As the above example shows, you can also include comments: Everything after the # symbol until the end of the line will be treated as a comment. When it comes to improving a pattern's readability, RegexOptions.IgnorePatternWhitespace will likely make the most notable difference. For a real-world example, take a look at a couple of regex patterns in MarkdownSharp that benefit from RegexOptions.IgnorePatternWhitespace.

#RegexOptions.Multiline

The RegexOptions.Multiline flag changes the meaning of the special characters ^ and $. Usually, they match at the beginning (^) and the end ($) of the entire string. With RegexOptions.Multiline applied, they match at the beginning or end of any line of the input string.

Here's how you could use RegexOptions.Multiline to check whether some multi-line string (e.g. from a text file) contains a line that only consists of digits:

Regex.IsMatch("abc\n123", @"^\d+$") // False
Regex.IsMatch("abc\n123", @"^\d+$", RegexOptions.Multiline) // True

#RegexOptions.None

RegexOptions.None is the simplest option: It instructs the regular expression engine to use its default behavior without any modifications applied.

#RegexOptions.RightToLeft

The regular expression engine searches the input string from left to right, or from first to last, if you will. Specifying RegexOptions.RightToLeft changes that behavior so that strings are searched from right to left, or from last to first.

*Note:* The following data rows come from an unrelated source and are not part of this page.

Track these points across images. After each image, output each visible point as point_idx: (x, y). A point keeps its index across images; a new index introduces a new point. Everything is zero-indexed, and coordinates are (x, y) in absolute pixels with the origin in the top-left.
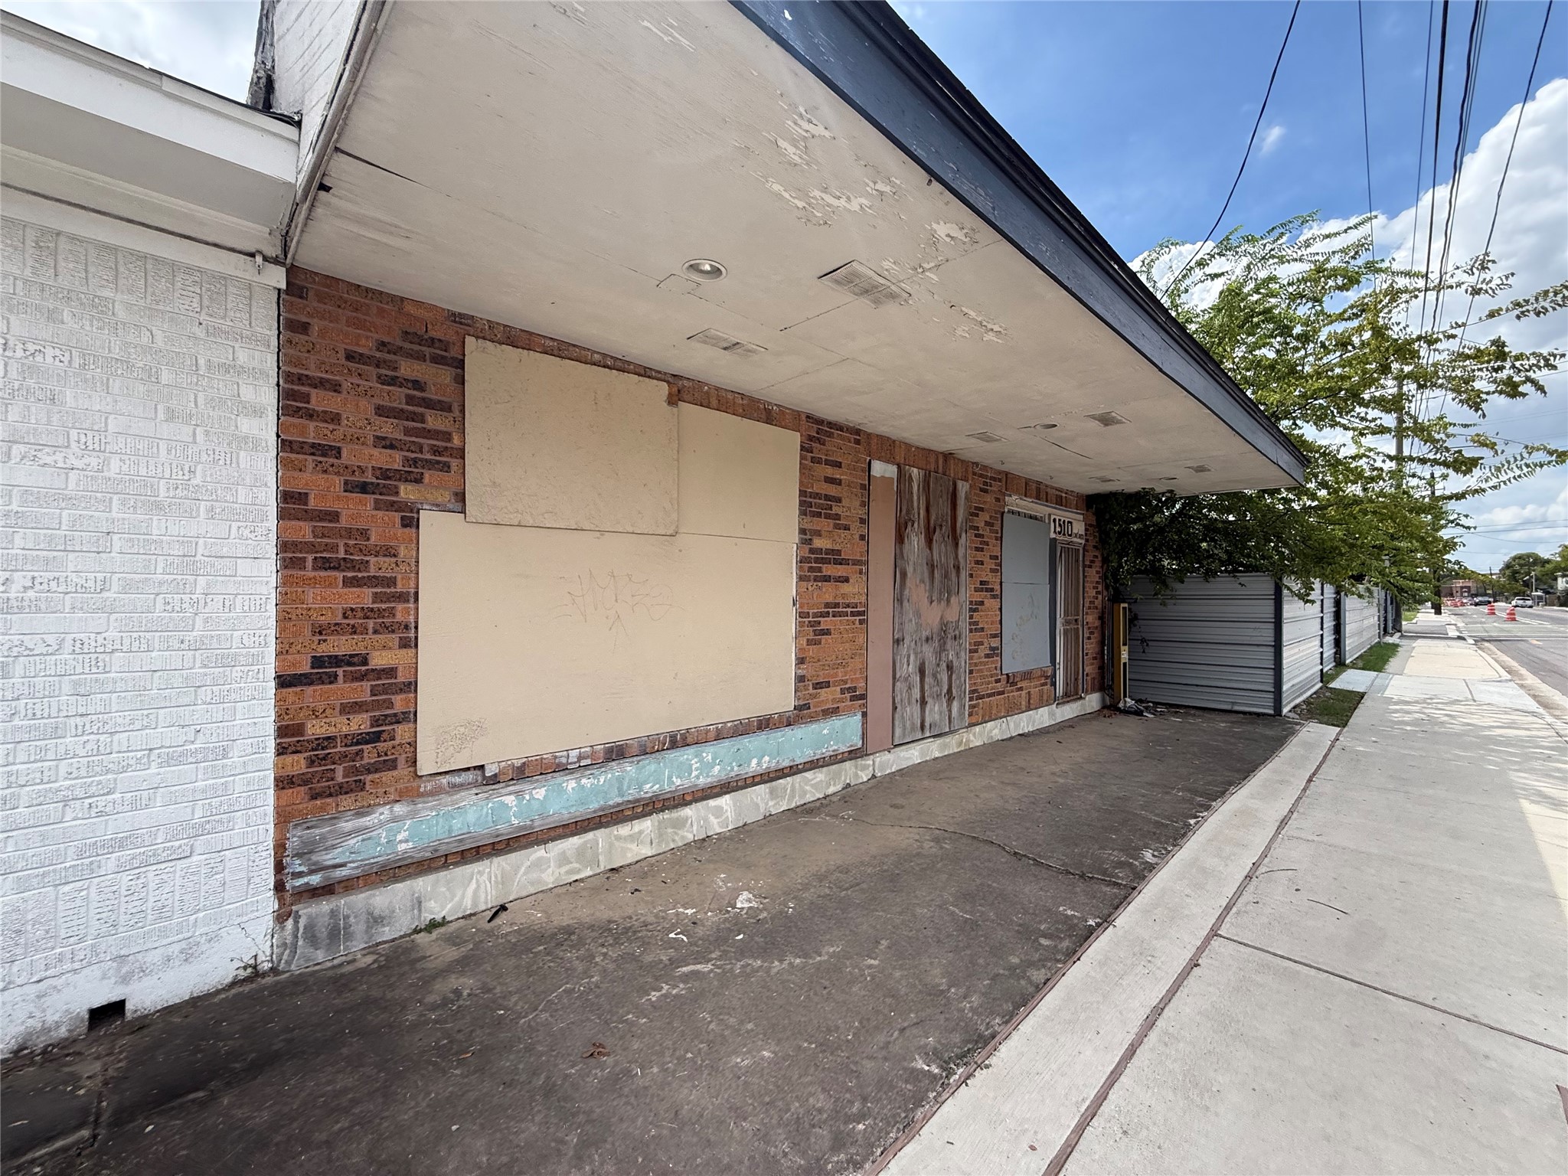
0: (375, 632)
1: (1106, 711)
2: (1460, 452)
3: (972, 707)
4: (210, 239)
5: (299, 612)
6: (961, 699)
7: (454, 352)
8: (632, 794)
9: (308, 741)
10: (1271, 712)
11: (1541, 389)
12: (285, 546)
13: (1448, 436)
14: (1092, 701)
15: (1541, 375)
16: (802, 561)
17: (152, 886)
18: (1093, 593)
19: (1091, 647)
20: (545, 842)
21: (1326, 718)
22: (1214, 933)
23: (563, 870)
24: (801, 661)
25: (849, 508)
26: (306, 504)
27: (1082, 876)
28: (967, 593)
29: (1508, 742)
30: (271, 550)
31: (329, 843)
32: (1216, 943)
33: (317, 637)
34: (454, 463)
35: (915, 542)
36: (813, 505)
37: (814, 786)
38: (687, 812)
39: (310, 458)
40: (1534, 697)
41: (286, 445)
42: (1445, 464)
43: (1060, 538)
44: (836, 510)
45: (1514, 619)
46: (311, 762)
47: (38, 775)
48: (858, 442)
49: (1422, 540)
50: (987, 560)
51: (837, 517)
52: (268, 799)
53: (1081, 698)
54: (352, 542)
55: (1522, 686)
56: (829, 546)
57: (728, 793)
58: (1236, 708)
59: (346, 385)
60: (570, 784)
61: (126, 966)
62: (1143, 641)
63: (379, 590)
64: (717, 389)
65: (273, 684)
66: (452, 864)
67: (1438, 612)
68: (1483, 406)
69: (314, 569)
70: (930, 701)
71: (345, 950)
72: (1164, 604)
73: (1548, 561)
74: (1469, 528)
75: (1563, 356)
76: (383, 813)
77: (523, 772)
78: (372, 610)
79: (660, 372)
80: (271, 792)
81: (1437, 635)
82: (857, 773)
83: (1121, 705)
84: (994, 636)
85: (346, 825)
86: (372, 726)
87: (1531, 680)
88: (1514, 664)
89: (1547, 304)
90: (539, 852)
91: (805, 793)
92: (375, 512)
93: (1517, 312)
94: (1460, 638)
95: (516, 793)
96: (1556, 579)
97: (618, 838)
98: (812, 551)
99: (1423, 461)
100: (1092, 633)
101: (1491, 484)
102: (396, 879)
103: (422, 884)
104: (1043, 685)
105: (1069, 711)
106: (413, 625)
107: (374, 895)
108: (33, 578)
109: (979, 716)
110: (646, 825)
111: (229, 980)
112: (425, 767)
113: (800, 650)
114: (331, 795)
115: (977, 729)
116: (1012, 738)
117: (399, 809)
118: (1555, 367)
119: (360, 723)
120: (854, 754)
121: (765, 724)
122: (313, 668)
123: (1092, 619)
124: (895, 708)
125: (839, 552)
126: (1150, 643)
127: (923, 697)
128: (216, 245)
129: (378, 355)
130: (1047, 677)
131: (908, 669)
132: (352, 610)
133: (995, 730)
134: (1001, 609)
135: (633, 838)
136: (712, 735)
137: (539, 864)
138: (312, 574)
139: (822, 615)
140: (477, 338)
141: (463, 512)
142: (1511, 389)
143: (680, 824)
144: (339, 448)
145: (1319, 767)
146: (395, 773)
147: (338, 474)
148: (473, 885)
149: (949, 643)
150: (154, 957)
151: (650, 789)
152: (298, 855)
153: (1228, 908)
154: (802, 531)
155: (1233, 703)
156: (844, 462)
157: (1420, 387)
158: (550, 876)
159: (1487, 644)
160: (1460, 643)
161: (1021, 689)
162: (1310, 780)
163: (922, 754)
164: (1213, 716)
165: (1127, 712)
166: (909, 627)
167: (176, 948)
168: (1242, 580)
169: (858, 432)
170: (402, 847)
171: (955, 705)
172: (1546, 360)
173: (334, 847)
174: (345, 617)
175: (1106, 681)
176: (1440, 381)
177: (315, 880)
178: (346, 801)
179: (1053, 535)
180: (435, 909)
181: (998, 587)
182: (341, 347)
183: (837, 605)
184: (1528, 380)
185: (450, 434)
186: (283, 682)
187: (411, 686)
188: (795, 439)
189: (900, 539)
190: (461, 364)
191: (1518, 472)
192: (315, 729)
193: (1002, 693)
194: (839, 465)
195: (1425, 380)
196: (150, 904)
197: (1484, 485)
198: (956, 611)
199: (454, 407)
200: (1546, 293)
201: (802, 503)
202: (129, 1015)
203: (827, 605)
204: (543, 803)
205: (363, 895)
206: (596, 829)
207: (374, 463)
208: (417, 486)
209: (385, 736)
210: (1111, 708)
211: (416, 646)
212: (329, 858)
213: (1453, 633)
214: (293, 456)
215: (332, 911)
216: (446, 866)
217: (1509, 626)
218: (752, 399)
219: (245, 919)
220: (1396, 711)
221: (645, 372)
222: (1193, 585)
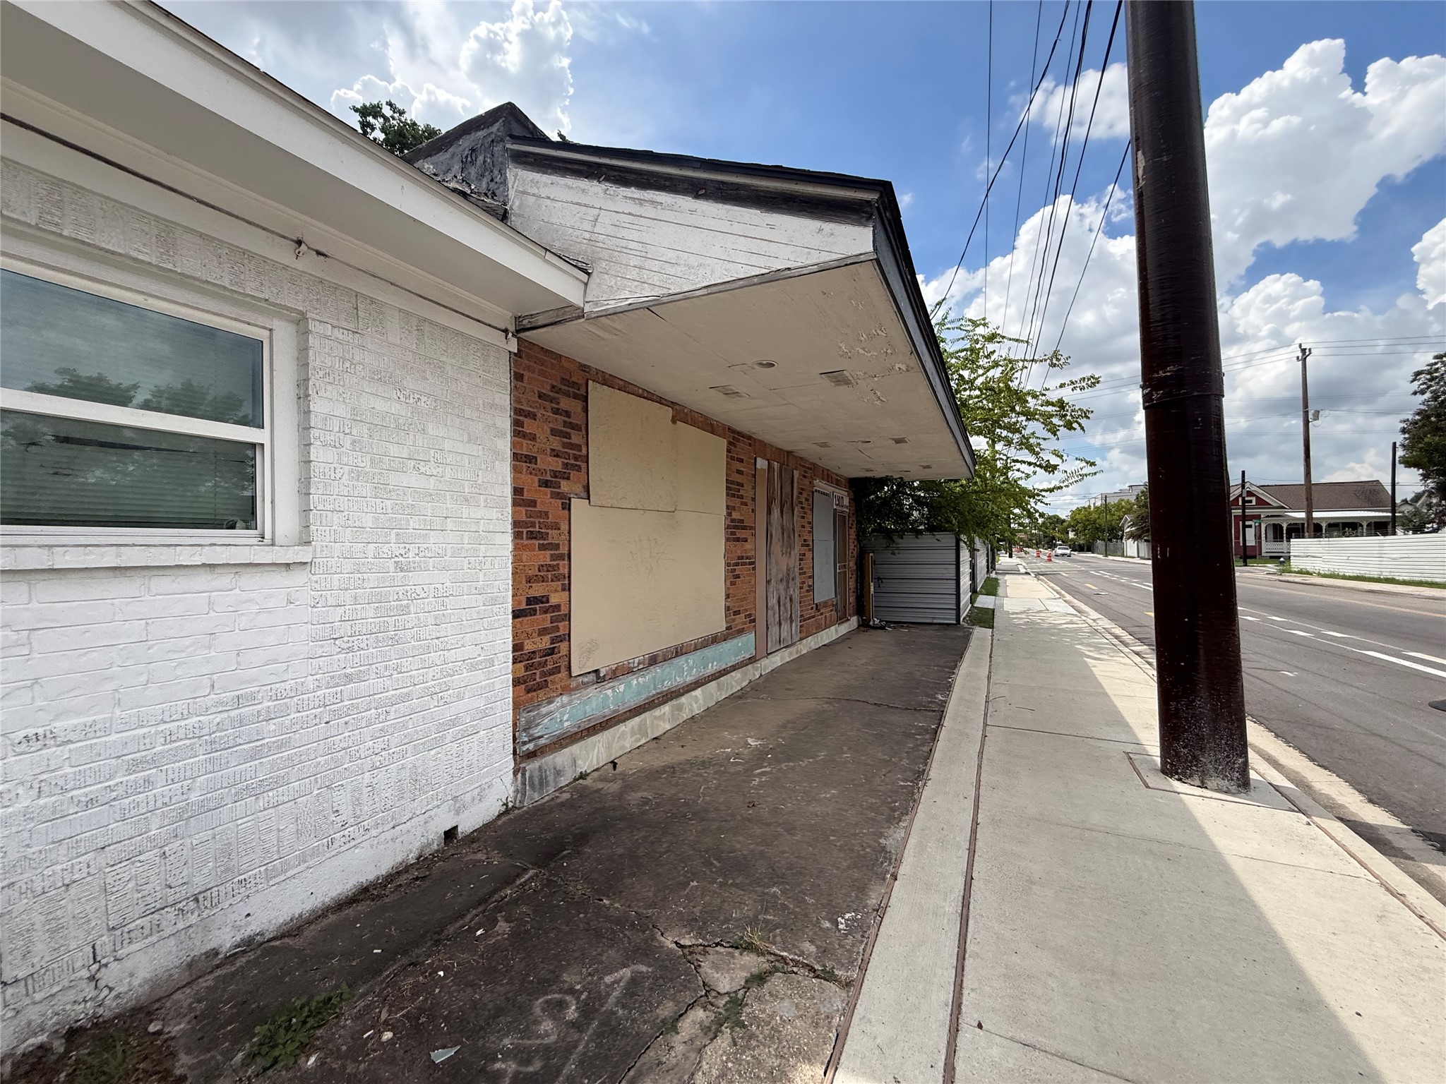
0: (552, 581)
1: (862, 628)
2: (1048, 461)
3: (801, 626)
4: (487, 322)
5: (521, 567)
6: (796, 621)
7: (582, 392)
8: (660, 688)
9: (525, 654)
10: (955, 622)
11: (1082, 428)
12: (516, 524)
13: (1041, 450)
14: (854, 621)
15: (1083, 421)
16: (728, 527)
17: (466, 750)
18: (852, 547)
19: (852, 584)
20: (624, 721)
21: (982, 624)
22: (985, 725)
23: (633, 739)
24: (728, 596)
25: (746, 492)
26: (523, 496)
27: (915, 710)
28: (797, 549)
29: (1071, 631)
30: (509, 527)
31: (537, 722)
32: (988, 728)
33: (529, 585)
34: (583, 465)
35: (776, 512)
36: (733, 490)
37: (736, 682)
38: (683, 699)
39: (524, 464)
40: (1073, 607)
41: (516, 457)
42: (1040, 466)
43: (838, 508)
44: (742, 492)
45: (1050, 560)
46: (527, 669)
47: (421, 678)
48: (750, 445)
49: (1028, 511)
50: (807, 525)
51: (741, 497)
52: (509, 693)
53: (848, 620)
54: (542, 520)
55: (1065, 601)
56: (739, 517)
57: (699, 687)
58: (935, 621)
59: (539, 415)
60: (634, 681)
61: (459, 806)
62: (879, 579)
63: (553, 552)
64: (691, 411)
65: (511, 616)
66: (585, 736)
67: (1011, 556)
68: (1058, 433)
69: (527, 539)
70: (783, 622)
71: (547, 792)
72: (893, 554)
73: (1064, 521)
74: (1047, 504)
75: (1092, 412)
76: (558, 702)
77: (615, 674)
78: (550, 565)
79: (665, 400)
80: (511, 688)
81: (1014, 571)
82: (753, 673)
83: (871, 623)
84: (810, 577)
85: (544, 710)
86: (551, 644)
87: (1069, 597)
88: (1058, 588)
89: (1084, 384)
90: (622, 728)
91: (732, 686)
92: (551, 500)
93: (1072, 386)
94: (1027, 573)
95: (612, 688)
96: (1068, 533)
97: (655, 718)
98: (733, 521)
99: (1030, 464)
100: (852, 574)
101: (1065, 484)
102: (563, 747)
103: (575, 749)
104: (832, 611)
105: (844, 629)
106: (567, 575)
107: (556, 757)
108: (419, 548)
109: (806, 633)
110: (666, 709)
111: (496, 814)
112: (575, 672)
113: (727, 589)
114: (535, 690)
115: (804, 641)
116: (820, 648)
117: (565, 699)
118: (1088, 418)
119: (545, 642)
120: (752, 660)
121: (714, 640)
122: (527, 605)
123: (852, 564)
124: (768, 628)
125: (742, 521)
126: (884, 581)
127: (780, 620)
128: (489, 325)
129: (551, 394)
130: (833, 605)
131: (773, 601)
132: (542, 566)
133: (812, 643)
134: (813, 559)
135: (662, 717)
136: (693, 647)
137: (623, 735)
138: (525, 542)
139: (737, 564)
140: (594, 381)
141: (589, 499)
142: (1069, 426)
143: (680, 708)
144: (536, 458)
145: (991, 650)
146: (560, 675)
147: (536, 475)
148: (596, 750)
149: (790, 581)
150: (468, 798)
151: (667, 685)
152: (525, 730)
153: (986, 715)
154: (728, 507)
155: (933, 618)
156: (745, 459)
157: (1028, 420)
158: (629, 744)
159: (1041, 577)
160: (1027, 577)
161: (822, 614)
162: (991, 657)
163: (782, 658)
164: (922, 627)
165: (875, 628)
166: (774, 572)
167: (476, 792)
168: (938, 537)
169: (750, 438)
170: (566, 724)
171: (794, 624)
172: (1085, 414)
173: (538, 725)
174: (539, 571)
175: (861, 609)
176: (1037, 417)
177: (531, 746)
178: (541, 693)
179: (835, 507)
180: (584, 766)
181: (811, 543)
182: (536, 390)
183: (742, 558)
184: (1077, 422)
185: (580, 446)
186: (516, 614)
187: (568, 617)
188: (723, 443)
189: (769, 512)
190: (586, 399)
191: (1077, 479)
192: (529, 646)
193: (813, 617)
194: (742, 461)
195: (1030, 415)
196: (465, 763)
197: (1062, 485)
198: (794, 562)
199: (584, 428)
200: (1084, 378)
201: (728, 488)
202: (460, 836)
203: (739, 558)
204: (623, 693)
205: (551, 757)
206: (644, 712)
207: (551, 468)
208: (568, 482)
209: (556, 650)
210: (864, 625)
211: (569, 590)
212: (536, 732)
213: (1023, 571)
214: (518, 463)
215: (540, 767)
216: (582, 738)
217: (1048, 564)
218: (706, 418)
219: (502, 773)
220: (1015, 618)
221: (660, 401)
222: (908, 540)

Note that the RegexOptions.RightToLeft flag does not change the way the pattern is interpreted: It will still be read from left to right (first to last). The option only changes the direction of the engine walking over the input string. Therefore, all regex constructs – including lookaheads, lookbehinds, and anchors – function identically.

Using RegexOptions.RightToLeft might result in increased performance if you're looking for a single match that you expect to find at the very end of the string, in which case you'll probably find it faster this way.

#RegexOptions.Singleline

Finally, RegexOptions.Singleline changes the meaning of the dot (.), which matches every character except \n. With the RegexOptions.Singleline flag set, the dot will match every character.

Sometimes, you'll see people use a pattern like [\d\D] to mean "any character". Such a pattern is a tautology, that is, it's universally true — every character will either be or not be a digit. It has the same behavior as the dot with RegexOptions.Singleline specified.

#Conclusion

In practice, I often find myself using the combination of the following options:

var options = RegexOptions.Compiled
    | RegexOptions.CultureInvariant
    | RegexOptions.ExplicitCapture
    | RegexOptions.IgnoreCase
    | RegexOptions.IgnorePatternWhitespace;

Since most of my work is web-related, compiled regular expressions in static fields generally make sense. The last three flags help me keep my patterns simple and readable.